The major cataracts, which are on the average about 150 to 200 km apart, serve to divide Nubia into a succession of quite distinct regions. The most northerly region, between the First and Second Cataracts, is traditionally called Lower Nubia. Here the river flows between low sandstone bluffs, sometimes right beside the river, and sometimes up to half a kilometer back. Alluvium, though not continuous, was more abundant here than in most of the rest of the country, and Lower Nubia always supported some of Nubia's most important and richest settlements. Commerce was enhanced by the fact that between the First and Second Cataracts there were no lesser rapids, making boat travel easy and safe. This region was the heartland of the medieval Kingdom of Nobadia. Today, however, its entire length lies beneath the waters of Lake Nasser, impounded by the Aswan High Dam.

Much of the region between the Second and Third Cataracts is a land where the sandstone overlay has been eroded away and the underlying "basement complex" of granite is exposed at the surface, resulting in a topography of rugged crags and ridges that occasionally approach the dimensions of true mountains. The northern half of this region is in fact known in Arabic as the Batn el-Hajjar - the "belly of rocks." The course of the river is impeded every few kilometers by rapids, each of which is a major deterrent to navigation. Alluvial deposits are especially scarce, and this region was always the least productive and least populated part of Nubia. It lay in medieval times within the Kingdom of Nobadia, but was of little economic or political importance until it became a place of refuge during the disturbed conditions of Late Christian times.
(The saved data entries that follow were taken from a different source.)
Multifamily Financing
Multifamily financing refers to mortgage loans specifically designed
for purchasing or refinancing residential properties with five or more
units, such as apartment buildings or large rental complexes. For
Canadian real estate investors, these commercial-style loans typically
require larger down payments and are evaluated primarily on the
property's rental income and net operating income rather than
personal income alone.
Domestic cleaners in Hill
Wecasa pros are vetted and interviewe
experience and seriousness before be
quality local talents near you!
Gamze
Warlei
The land between the Third and Fourth Cataracts is by contrast the most fertile part of Nubia. It is again a sandstone region geologically and topographically similar to Lower Nubia, but it has in addition two fairly sizable basins where the river regularly overflows its banks during the flood season, making possible the kind of basin irrigation practiced throughout most of Egypt. This region was always, and remains today, the most populous part of Nubia. In medieval times it was the heartland of the Kingdom of Makouria, and before that of the Empire of Kush, at least in its earlier years. The capital cities of both Makouria and Kush were located here.
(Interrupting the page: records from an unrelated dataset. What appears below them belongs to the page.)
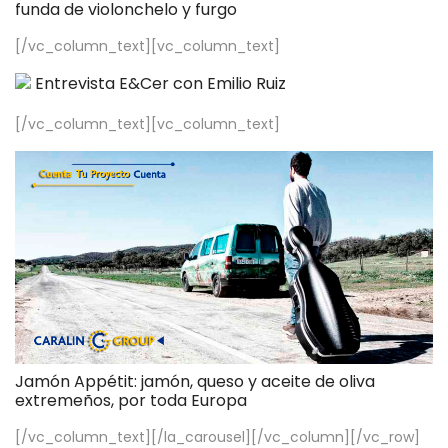
funda de violonchelo y furgo
[/vc_column_text][vc_column_text]
Entrevista E&Cer con Emilio Ruiz
[/vc_column_text][vc_column_text]
Jamón Appétit: jamón, queso y aceite de oliva
extremeños, por toda Europa
[/vc_column_text][/la_carousel][/vc_column][/vc_row]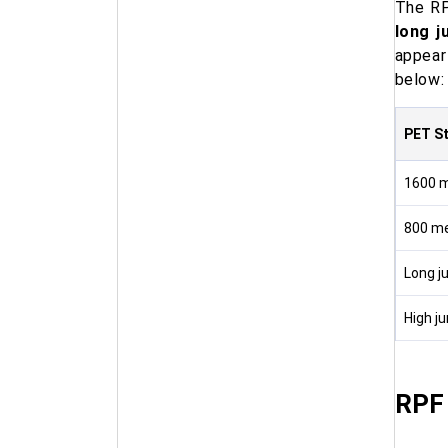
The RP
long j
appear
below:
PET S
1600 m
800 me
Long j
High j
RPF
The region between the Fourth and Fifth Cataracts is again a region of granite outcrops, numerous rapids, and little alluvium. It belonged to the Kingdom of Makouria, but had fewer important settlements than any other part of Nubia.

South of the Fifth Cataract there is once again a more open and productive region, with no more rapids except for the relatively minor granite irruption of the Sixth Cataract. This region belonged to the medieval Kingdom of Alodia. It is populous and prosperous today, and probably was also in medieval times, but it has been so little explored archaeologically that nothing is really known about the conditions of earlier times.

Only in the most southerly part of Nubia is there sufficient rainfall to support seasonal stands of grass in the hinterland of the Nile Valley. As a result, dwellers in the southern region have always had to content with pastoral nomad neighbors, who were often a threat to the settled farmers. They were rarely if ever brought under the control over the riverain kingdoms.

Rainfall is scant throughout the whole of Nubia, varying from less than 10 mm anually at the north of the region to about 50 mm at its southern extremity. All agriculture therefore depends on irrigation from the Nile. There is no other water source except in the far south, where the tributary Atbara River has a seasonal flow.